__Passage provided__:
####

B) Hadoop uses disk-based execution, while MPP databases rely on in-memory computation.
C) Hadoop’s fault tolerance relies on task retries, while MPP databases use checkpointing or transactions.
D) Hadoop is optimized for low-latency queries, while MPP databases focus on high-throughput batch jobs.


Question 2: Advantages of MapReduce Over Distributed Databases
Which advantages does MapReduce specifically offer compared to traditional distributed databases?
A) Native support for complex data transformations (e.g., joins, aggregations).
B) Better performance for interactive ad-hoc queries.
C) Flexibility to process unstructured or semi-structured data.
D) Strong consistency guarantees for transactional workloads.


Question 3: Intermediate State Materialization
What are valid criticisms of materializing intermediate state in batch workflows?
A) Increases complexity of debugging failed jobs.
B) Reduces fault tolerance by creating single points of failure.
C) Slows down workflow execution due to I/O overhead.

####

__Recorded information__:

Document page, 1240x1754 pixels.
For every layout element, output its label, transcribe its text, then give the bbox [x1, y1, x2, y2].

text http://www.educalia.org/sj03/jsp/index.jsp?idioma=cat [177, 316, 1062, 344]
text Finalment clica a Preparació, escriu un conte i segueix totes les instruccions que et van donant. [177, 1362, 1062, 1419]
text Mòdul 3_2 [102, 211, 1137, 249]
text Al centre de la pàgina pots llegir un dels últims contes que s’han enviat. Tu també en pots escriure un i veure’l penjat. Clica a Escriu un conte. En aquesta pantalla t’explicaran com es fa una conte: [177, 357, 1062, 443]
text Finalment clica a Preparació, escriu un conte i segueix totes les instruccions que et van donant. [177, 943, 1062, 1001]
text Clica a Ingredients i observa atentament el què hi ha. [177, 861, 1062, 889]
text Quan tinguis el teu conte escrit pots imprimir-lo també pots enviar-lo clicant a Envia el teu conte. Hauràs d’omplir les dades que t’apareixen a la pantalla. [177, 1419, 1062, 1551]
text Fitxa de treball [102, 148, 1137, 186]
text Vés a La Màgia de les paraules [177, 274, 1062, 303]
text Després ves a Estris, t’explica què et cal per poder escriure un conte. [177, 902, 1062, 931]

####

__What is asked__:
- A) In the MapReduce quiz passage, what is the heading of Question 3?
- B) Repeat the MapReduce quiz passage between "D) Strong consistency" and "debugging failed jobs.", inclusive.

__Solved tasks__:
- A) Intermediate State Materialization

- B)
D) Strong consistency guarantees for transactional workloads.


Question 3: Intermediate State Materialization
What are valid criticisms of materializing intermediate state in batch workflows?
A) Increases complexity of debugging failed jobs.